Marijuana also proves costly for Qatar as failed tests cost country its Olympic berth.
An Australian jockey has been banned from racing for four years after failing his sixth random cannabis test in the past 10 years.
An inquiry was opened after Mark Elliott failed his latest test following a race in Townsville, Queensland on Jan. 25. The rider pleaded guilty after his urine was found to contain 11-nor-delta-9-tetrahydrocannabainol-9-carboxylic acid, a metabolite of cannabis, according to Yahoo! Sport.
Racing stewards, who enforce the rules of racing in their home jurisdiction and opened the investigation, reported that they took into account Elliott’s honesty and his guilty plea when assessing punishment.

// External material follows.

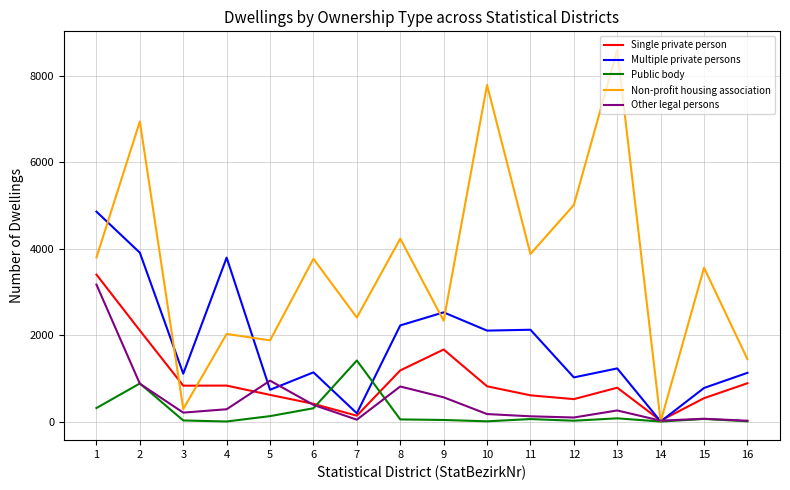

The value of Multiple private persons at 9 is 1370. True or false?

False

They weighed that against the risk that riding under the influence can place on his horse and surrounding riders.
His five previous infractions for using the same substance also factored heavily into the decision.
Elliott, whose suspension will expire on Feb. 26, 2024, must pass another urine test before being permitted to reapply for his licence.

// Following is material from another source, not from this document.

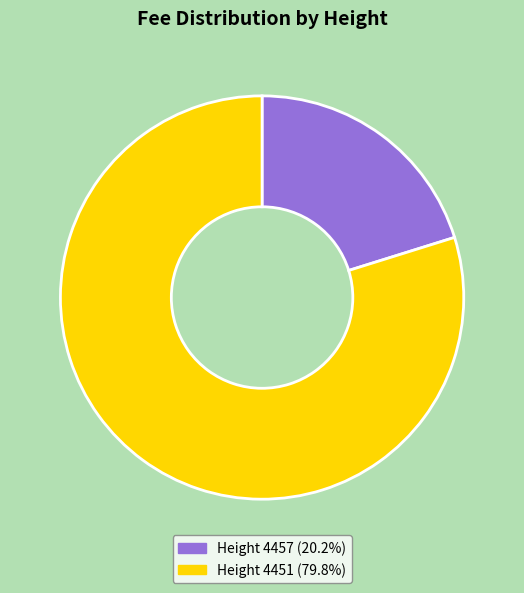

Does any single category account for the majority?

Yes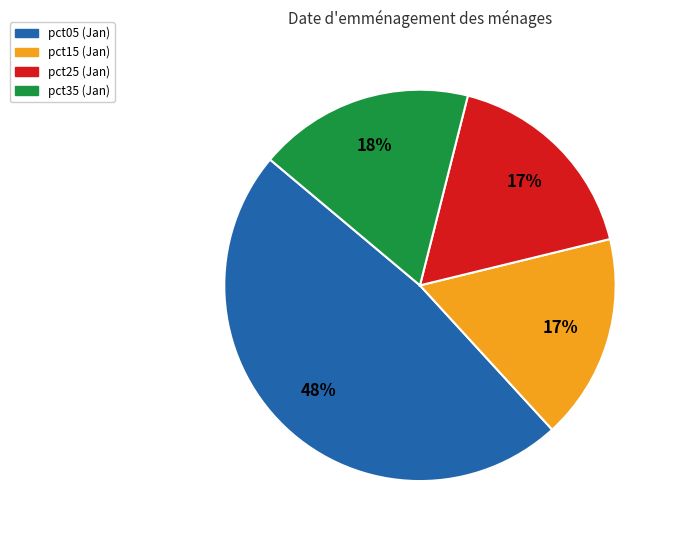

To the nearest percent, what is the average slice percentage?

25%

Cannabis use has also cost Qatar’s equestrian team its spot in the Tokyo Olympics after two of its riders — one a sheikh — tested positive for cannabis last year.
Sheikh Ali Al Thani and Bassem Mohammed were at a qualifying event in Morocco in October when they failed the tests, according to the International Equestrian Federation (FEI). Cannabis is prohibited under the governing body’s regulations, but there is some flexibility when it comes to the drug.
FEI has said cannabis is “more likely to have been consumed by an athlete for a purpose other than the enhancement of sport performance,” reported the Associated Press. “Positive cases involving ‘specified substances’ can be handled with a greater degree of flexibility within the structure of the FEI Regulations.”
The FEI announced that Morocco will take Qatar’s berth in the team jumping competition at the Tokyo Games.